For more information on cardiovascular risk and coxibs, see BPJ Issue 1, October 2006.

References

  1. Medsafe. Minutes of meeting between the MARC chair and Medsafe re COX-2 inhibitors 2005. Available from http://www.medsafe.govt.nz/profs/adverse/MinutesCOX2.htm Accessed August 2007.
  2. Hammett R. Urgent advice regarding management of patients taking lumiracoxib (Prexige). Safety Alert: Department of Health and Ageing, Therapeutic Goods Administration, Australian Government, 2007. Available from http://www.tga.gov.au/alerts/prexige.htm. Accessed August 2007.
  3. Medsafe. Prexige. Medicine Data Sheet: Medsafe, 2007. Available from http://www.medsafe.govt.nz/profs/datasheet/p/prexigetab.htm Accessed August 2007.
  4. Medsafe. Prexige 200 mg and 400 mg tablets to be withdrawn in New Zealand. Media Releases: Medsafe, 2007. Available from http://www.medsafe.govt.nz/hot/media/media2007.asp#21Aug Accessed August 2007.
  5. Cameron A. Medsafe advice on Prexige in pipeline. Daily News: New Zealand Doctor Online, 13 August 2007. Available from http://www.nzdoctor.co.nz/news?article=98fc4011-a040-4485-839a%20715c86507e56 Accessed August 2007.
  6. Bannwarth B, Berenbaum F. Clinical pharmacology of lumiracoxib, a second generation cyclooxygenase 2 selective inhibitor. Expert Opin Investig Drugs 2005;14(4):521-33.

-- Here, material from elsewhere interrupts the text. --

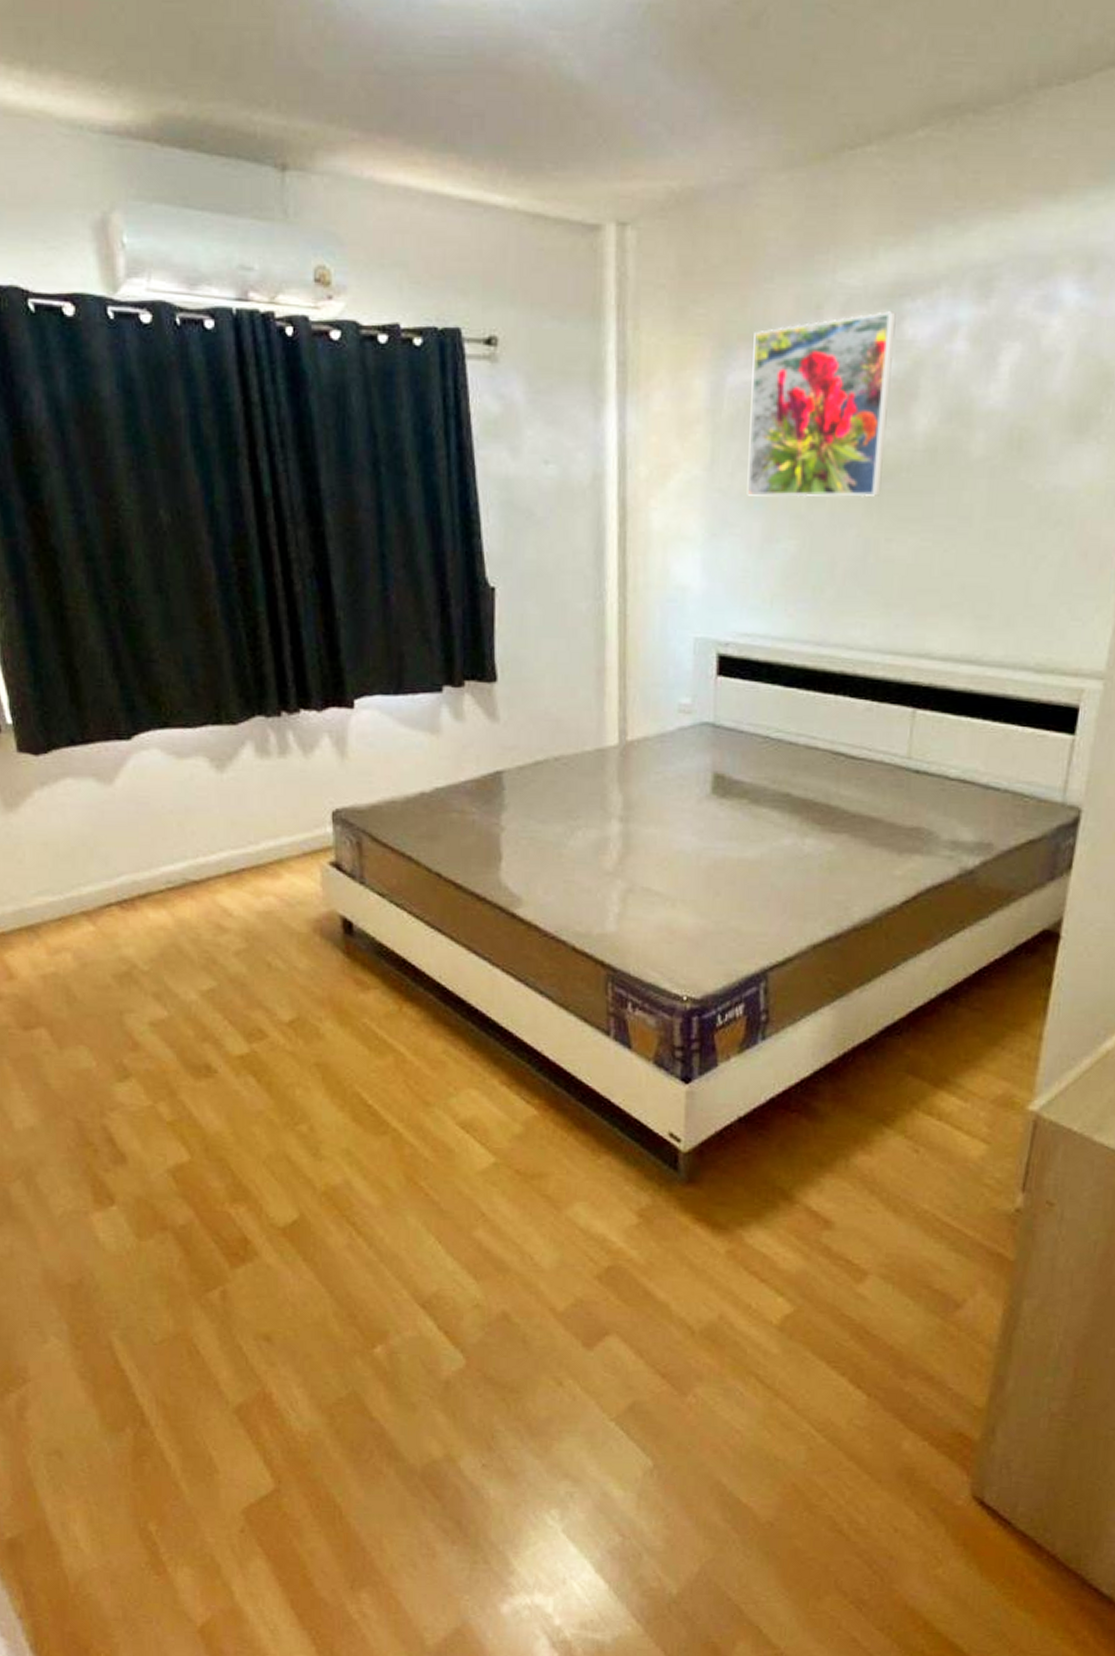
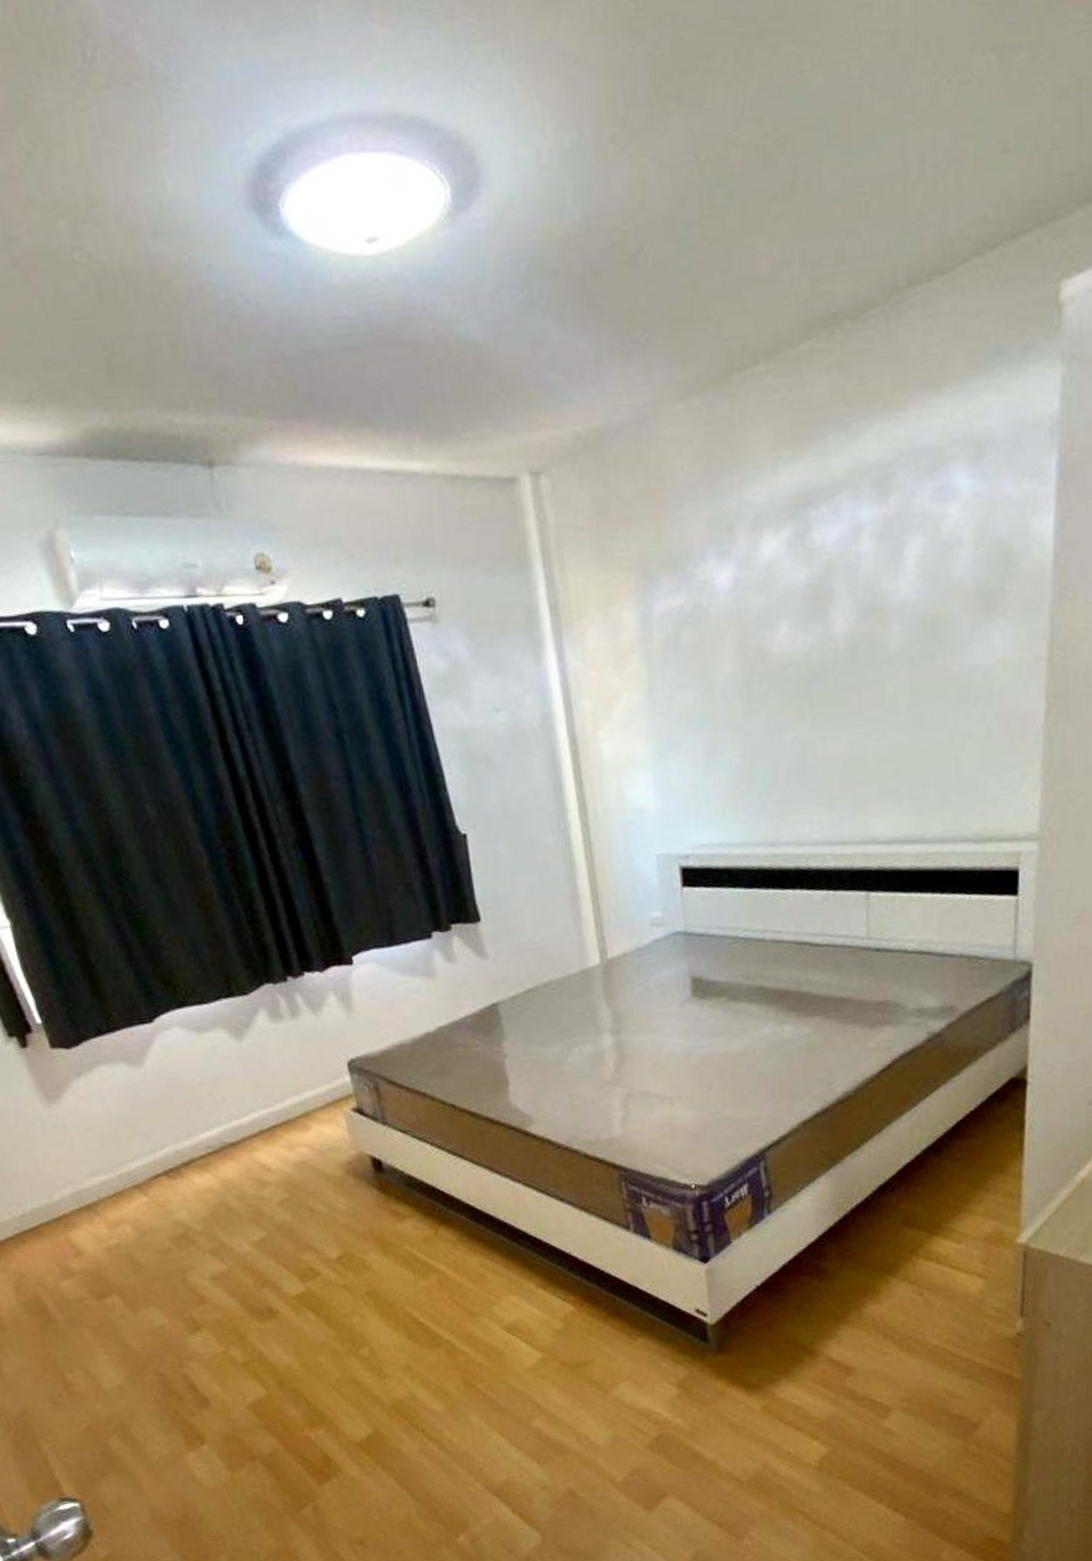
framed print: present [747,311,896,497] -> none [673,521,810,715]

  7. Tan H, Ong W, Lai S, Chow W. Nimesulide-induced hepatotoxicity and fatal hepatic failure. Singapore Med J 2007;48(6):582-5.
  8. Yan B, Leung Y, SJ U, Myers R. Rofecoxib-induced hepatotoxicity: a forgotten complication of the coxibs. Can J Gastroenterol 2006;20(5):351-5.
  9. Sanchez-Matienzo D, Arana A, Castellsague J, Perez-Gutthann S. Hepatic disorders in patients treated with COX-2 selective inhibitors or nonselective NSAIDs: a case/noncase analysis of spontaneous reports. Clin Ther 2006;28(8):1123-32.